[Start GIVEN ENTRIES]

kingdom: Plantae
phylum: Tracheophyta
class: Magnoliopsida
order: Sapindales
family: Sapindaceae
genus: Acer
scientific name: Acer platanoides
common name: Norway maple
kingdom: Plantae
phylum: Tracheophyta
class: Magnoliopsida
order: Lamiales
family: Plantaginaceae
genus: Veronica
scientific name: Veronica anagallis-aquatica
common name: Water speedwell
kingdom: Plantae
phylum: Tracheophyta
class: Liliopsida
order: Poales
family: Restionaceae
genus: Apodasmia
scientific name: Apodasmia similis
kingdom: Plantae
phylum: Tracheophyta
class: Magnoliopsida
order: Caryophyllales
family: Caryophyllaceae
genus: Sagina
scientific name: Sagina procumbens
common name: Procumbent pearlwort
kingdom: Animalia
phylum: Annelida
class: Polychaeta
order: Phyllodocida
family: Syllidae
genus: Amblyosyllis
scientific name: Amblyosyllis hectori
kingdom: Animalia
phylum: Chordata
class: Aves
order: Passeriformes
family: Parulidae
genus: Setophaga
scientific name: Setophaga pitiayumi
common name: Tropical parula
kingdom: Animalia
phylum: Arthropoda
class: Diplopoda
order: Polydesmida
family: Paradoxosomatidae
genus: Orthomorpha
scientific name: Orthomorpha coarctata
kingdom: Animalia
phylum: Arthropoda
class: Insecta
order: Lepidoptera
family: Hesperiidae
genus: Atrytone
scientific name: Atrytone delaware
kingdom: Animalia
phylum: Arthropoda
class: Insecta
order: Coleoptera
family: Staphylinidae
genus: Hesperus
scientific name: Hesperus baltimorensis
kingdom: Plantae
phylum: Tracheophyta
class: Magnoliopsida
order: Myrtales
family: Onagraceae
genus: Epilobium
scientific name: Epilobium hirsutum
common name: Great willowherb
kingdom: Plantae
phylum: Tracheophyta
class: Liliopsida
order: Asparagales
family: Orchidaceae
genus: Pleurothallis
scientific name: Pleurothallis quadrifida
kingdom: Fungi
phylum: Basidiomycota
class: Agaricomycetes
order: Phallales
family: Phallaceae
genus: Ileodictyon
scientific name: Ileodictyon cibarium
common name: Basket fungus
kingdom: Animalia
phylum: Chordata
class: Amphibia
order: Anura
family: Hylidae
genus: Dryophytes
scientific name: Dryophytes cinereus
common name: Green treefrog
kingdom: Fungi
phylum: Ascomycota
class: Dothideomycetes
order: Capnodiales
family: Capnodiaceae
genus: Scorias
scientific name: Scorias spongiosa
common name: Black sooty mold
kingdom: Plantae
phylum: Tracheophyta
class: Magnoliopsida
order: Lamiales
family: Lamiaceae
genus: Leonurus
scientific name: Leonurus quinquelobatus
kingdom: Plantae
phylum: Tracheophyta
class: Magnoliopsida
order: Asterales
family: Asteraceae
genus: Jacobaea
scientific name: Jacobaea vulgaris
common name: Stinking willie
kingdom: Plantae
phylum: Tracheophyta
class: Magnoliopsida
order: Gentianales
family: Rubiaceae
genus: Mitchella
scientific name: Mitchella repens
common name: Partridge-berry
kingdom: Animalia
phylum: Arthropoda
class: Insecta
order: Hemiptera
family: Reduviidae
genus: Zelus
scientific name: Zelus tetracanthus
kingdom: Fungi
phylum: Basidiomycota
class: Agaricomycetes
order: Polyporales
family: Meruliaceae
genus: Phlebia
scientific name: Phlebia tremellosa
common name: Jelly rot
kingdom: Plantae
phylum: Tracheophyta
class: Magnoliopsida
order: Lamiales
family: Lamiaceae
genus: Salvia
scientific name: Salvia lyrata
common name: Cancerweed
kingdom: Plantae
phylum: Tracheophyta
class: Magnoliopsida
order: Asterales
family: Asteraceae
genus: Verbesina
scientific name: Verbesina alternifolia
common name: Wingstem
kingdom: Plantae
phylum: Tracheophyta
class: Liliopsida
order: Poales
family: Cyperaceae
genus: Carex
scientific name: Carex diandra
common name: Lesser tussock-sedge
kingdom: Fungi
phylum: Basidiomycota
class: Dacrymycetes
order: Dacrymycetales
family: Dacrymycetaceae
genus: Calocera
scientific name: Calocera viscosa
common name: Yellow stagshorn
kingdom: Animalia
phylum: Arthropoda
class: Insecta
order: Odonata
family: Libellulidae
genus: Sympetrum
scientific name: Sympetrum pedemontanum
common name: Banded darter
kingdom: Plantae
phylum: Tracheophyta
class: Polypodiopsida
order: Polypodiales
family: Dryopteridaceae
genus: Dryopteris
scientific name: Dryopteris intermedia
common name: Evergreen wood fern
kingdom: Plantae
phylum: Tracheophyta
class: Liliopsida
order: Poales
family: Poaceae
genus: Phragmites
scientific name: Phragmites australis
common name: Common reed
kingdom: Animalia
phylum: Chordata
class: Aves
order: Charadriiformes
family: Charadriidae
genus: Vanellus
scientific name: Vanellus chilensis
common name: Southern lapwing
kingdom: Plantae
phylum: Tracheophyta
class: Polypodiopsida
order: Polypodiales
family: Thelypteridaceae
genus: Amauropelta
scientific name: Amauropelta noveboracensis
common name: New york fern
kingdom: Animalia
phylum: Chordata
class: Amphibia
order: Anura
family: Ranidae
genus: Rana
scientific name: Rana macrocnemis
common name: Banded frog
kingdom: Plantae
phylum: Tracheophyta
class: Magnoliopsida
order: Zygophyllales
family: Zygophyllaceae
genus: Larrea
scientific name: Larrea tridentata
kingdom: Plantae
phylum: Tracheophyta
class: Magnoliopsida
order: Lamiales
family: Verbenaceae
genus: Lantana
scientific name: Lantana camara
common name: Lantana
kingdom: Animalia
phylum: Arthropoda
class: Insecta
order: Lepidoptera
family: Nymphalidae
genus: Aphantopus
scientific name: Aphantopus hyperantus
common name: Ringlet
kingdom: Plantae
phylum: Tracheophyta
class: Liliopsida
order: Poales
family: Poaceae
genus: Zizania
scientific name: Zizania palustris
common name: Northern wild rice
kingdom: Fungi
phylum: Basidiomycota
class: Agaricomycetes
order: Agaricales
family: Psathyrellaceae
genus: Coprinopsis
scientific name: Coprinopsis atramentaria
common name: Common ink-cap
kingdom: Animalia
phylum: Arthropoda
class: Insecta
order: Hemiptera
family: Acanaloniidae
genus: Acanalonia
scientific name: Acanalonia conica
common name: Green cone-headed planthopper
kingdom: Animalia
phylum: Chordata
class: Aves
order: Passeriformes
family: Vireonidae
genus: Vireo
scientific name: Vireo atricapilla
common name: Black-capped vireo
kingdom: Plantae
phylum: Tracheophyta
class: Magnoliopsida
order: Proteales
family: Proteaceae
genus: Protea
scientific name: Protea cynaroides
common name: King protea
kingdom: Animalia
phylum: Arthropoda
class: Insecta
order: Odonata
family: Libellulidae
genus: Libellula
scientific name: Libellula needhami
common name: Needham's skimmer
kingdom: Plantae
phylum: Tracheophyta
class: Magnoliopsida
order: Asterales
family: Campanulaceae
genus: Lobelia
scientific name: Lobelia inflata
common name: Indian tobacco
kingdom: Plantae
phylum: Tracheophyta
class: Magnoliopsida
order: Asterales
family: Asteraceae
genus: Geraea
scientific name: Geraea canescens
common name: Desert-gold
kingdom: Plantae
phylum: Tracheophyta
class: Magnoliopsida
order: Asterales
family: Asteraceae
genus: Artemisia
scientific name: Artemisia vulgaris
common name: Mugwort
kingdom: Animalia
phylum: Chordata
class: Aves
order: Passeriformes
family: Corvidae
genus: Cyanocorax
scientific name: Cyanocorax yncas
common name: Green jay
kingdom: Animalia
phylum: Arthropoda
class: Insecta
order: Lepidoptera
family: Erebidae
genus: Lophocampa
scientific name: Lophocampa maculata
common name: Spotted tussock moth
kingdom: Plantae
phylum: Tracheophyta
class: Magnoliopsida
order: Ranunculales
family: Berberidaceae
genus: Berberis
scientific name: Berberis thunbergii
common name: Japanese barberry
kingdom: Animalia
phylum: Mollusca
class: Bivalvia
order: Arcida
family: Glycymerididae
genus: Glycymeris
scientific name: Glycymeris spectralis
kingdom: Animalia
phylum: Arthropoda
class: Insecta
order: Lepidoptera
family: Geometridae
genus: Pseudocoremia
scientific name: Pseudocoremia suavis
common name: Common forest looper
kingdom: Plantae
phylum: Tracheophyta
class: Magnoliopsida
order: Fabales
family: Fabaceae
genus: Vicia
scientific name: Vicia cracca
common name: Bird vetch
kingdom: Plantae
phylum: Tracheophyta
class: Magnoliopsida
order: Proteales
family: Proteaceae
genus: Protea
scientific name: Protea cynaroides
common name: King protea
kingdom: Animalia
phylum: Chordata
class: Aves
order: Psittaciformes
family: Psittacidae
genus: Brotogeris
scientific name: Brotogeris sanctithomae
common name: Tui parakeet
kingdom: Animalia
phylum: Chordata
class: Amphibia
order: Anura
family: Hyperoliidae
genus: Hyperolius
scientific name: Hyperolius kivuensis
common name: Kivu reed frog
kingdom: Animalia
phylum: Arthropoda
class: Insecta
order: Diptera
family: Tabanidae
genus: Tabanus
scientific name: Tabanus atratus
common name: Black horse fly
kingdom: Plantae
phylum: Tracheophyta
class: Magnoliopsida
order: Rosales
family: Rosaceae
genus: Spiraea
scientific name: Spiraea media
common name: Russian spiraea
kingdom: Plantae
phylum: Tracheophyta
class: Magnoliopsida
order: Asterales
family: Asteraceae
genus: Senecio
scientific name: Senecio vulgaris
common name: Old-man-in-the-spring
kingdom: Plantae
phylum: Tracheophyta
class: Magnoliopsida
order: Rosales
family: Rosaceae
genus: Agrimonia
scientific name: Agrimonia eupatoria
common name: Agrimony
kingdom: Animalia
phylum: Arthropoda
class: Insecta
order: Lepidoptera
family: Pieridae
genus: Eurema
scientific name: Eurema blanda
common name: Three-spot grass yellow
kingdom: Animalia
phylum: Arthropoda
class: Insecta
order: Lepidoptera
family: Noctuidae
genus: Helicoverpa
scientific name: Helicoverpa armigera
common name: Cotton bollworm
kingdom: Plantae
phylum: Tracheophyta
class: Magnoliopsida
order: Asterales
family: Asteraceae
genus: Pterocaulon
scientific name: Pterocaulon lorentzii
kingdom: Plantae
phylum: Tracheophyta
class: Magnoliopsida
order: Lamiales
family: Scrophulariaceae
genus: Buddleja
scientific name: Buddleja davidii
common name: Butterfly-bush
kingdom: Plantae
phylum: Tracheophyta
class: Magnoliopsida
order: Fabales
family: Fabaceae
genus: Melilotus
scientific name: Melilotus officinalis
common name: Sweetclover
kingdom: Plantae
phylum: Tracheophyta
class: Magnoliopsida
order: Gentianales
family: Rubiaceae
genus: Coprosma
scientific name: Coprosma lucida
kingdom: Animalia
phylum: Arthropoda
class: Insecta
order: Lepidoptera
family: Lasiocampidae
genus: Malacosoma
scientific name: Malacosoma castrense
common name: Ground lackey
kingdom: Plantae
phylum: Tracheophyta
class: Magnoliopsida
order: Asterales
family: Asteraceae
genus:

[End GIVEN ENTRIES]

### REQUIREMENT
Identify each line of the data above that contains the string "vulgaris", and copy those lines in full.

### CORRECT RESPONSE
scientific name: Jacobaea vulgaris
scientific name: Artemisia vulgaris
scientific name: Senecio vulgaris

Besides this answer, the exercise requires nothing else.